Updated

After lengthy delays, U.S. and Afghan officials signed a security pact Tuesday to keep American troops in Afghanistan beyond year's end, aiming to prevent the country from descending into the kind of chaos that has plagued Iraq following the Pentagon's withdrawal.

President Barack Obama has pressed hard for the agreement, but his comments about the situations in the two countries have brought criticism from some quarters. While he has touted the Afghan accord as crucial to protecting progress in the fight against al-Qaida, he's also insisted that had he reached a similar pact with Iraq, it would have done little to stop the rise of the Islamic State militants now wreaking havoc there and in neighboring Syria.

"The only difference would be we'd have a bunch of troops on the ground that would be vulnerable," Obama said in August, shortly after authorizing airstrikes in Iraq. "And however many troops we had, we would have to now be reinforcing, I'd have to be protecting them, and we'd have a much bigger job."

The president and his advisers have repeatedly said they were left with no choice but to withdraw from Iraq. Under an agreement signed by former President George W. Bush, U.S. troops had to leave by the end of 2011 unless an extension was signed.

Negotiations over the terms of a new deal collapsed when it became clear that Iraq's parliament would not give American forces immunity from prosecution, as is typical of such agreements. Obama administration officials also rejected former Iraqi Prime Minister Nouri al-Maliki's offer to sign an executive order granting Americans immunity.

But White House critics, as well as some former administration officials, have suggested that Obama put his desire to end the Iraq war ahead of concerns about the security vacuum the U.S. might leave behind. The president has repeatedly heralded the withdrawal of American forces as the fulfillment of his campaign pledge to bring the unpopular war to a close.

Vali Nasr, who served as a State Department adviser during Obama's first term, said, "The administration's leaning was to say we're going to leave, we really want to find all of the reason why we're able to leave Iraq." What's happened to Iraq since then, he said, appears to have affected the way the administration views the necessity of staying in Afghanistan.

"There's some motivation to avoid Afghanistan turning into a crisis of ISIS magnitude," said Nasr, who is now dean of the Johns Hopkins School of Advanced International Studies. He referred to the Islamic State group by one of its many names.

Even before the rise of the Islamic State group, the White House showed enormous flexibility in trying to get the Afghan deal done. U.S. officials first warned their Afghan counterparts that if the security accord was not signed by the end of 2013, the Pentagon would have to start planning for a full withdrawal. But when the year ended, the White House moved back the deadline, saying Afghan President Hamid Karzai needed to sign off within weeks.

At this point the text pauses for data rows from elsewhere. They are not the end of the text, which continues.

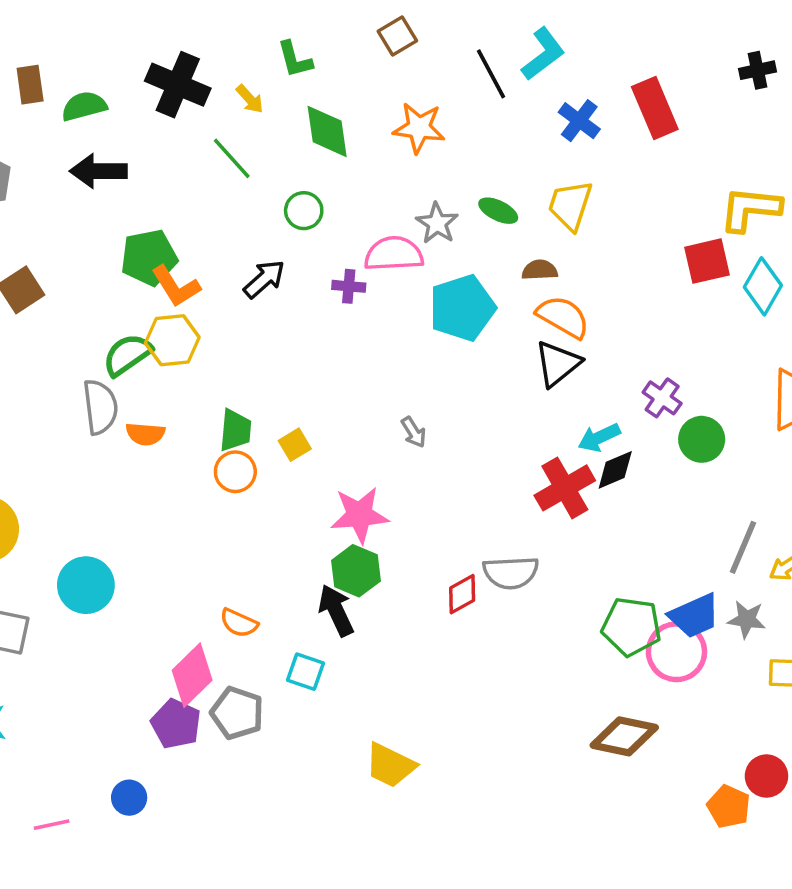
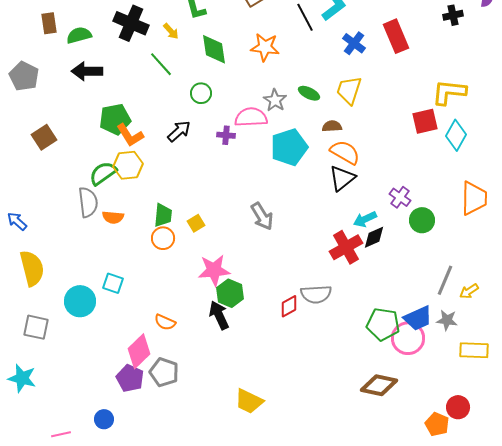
gray arrow: (414, 432) -> (262, 216), size x1.6
pink star: (360, 515) -> (214, 270), moved
cyan square: (306, 672) -> (113, 283), moved

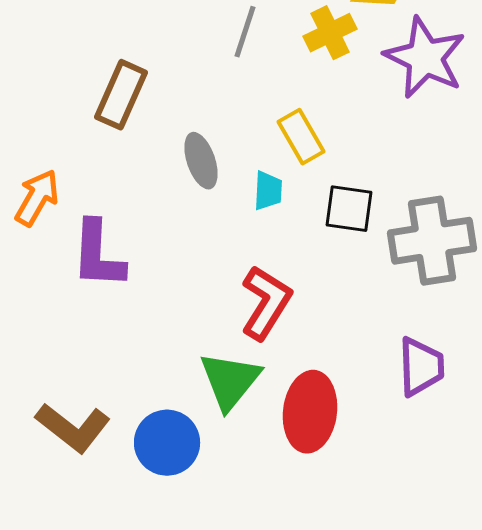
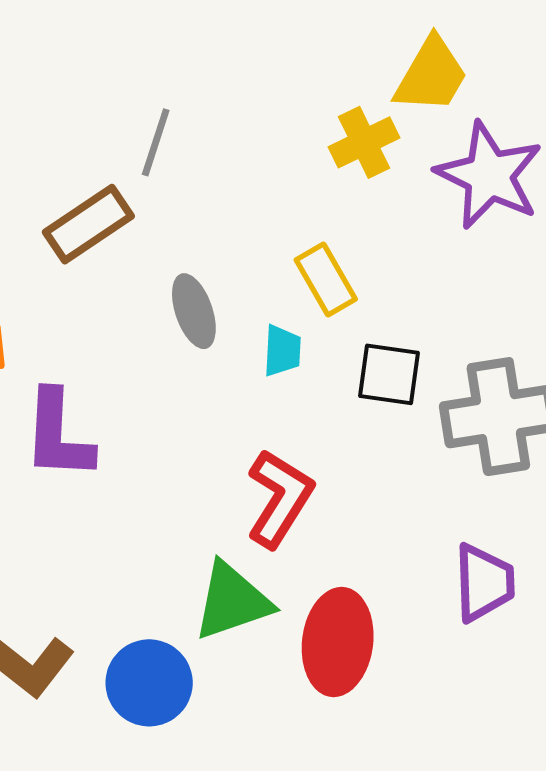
gray line: (245, 32) -> (156, 142), moved
brown rectangle: (121, 95) -> (88, 224), turned 32
green triangle: (230, 381) -> (232, 601), turned 32

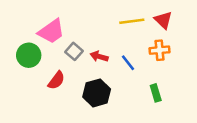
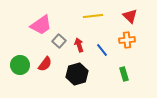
yellow line: (132, 21) -> (93, 16), moved
green circle: (29, 55) -> (20, 65), moved
red arrow: (99, 56) -> (79, 45), turned 56

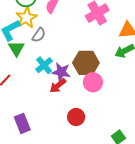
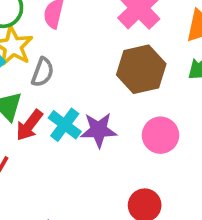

Karzai surprised U.S. officials by ultimately saying he would not sign the accord and would instead leave that task for his successor. But the results of the race to replace Karzai took months resolve, finally coming to a conclusion Monday with the swearing in of Ashraf Ghani Ahmadzai as Afghanistan's second elected president.

Ahmadzai signed the security agreement Tuesday, nearly one year after the White House's initial deadline.

House Speaker John Boehner, R-Ohio, cast the agreement as a key step in completing the U.S. mission in Afghanistan.

"This is what should have happened in Iraq, and it's essential that the Obama administration does not repeat the same mistakes that it made there," he said.

The agreement provides a legal framework for the United States to keep about 9,800 troops in Afghanistan to train, advise and assist that country's national security forces after the current international combat mission ends Dec. 31. Obama announced earlier this year that he would cut the number of troops in half by the end of 2015 and leave only about 1,000 in a security office after the end of 2016, as his presidency comes to a close.

The Afghan government also is expected to sign an agreement this week with NATO that would outline the parameters for 4,000 to 5,000 additional international troops — mostly from Britain, Germany, Italy and Turkey — to stay in Afghanistan in noncombat roles after the end of this year.

U.S. military officials say al-Qaida is in "survival mode" in Afghanistan after 13 years of war, but that if all international forces left, the terrorist network would see it as a victory, regroup and again use the region to plan and conduct operations against the West.

Some White House critics have questioned whether Obama's decision to publicly choreograph plans to withdraw troops in 2016 allows al-Qaida to simply wait the U.S. out.

"What good really is a (bilateral security agreement) that has an endpoint?" Sen. John McCain, R-Ariz., said in an interview. "It's almost pointless."

Indeed, there are serious questions about the ability of the Afghan security forces to take on the militants, even with a residual U.S. force. While Obama has insisted the Afghan war will be over by the time he leaves the White House, the security agreement with Afghanistan does allow for U.S. troops to stay in the country for 10 more years.

"He would pay a tremendous political price," Nora Bensahel, a senior fellow at the Center for a New American Security, said of the prospect Obama could keep troops in Afghanistan beyond 2016. "But he has the option to pay that political price if he wants."

___

Associated Press writer Rahim Faiez in Kabul, Afghanistan, contributed to this report.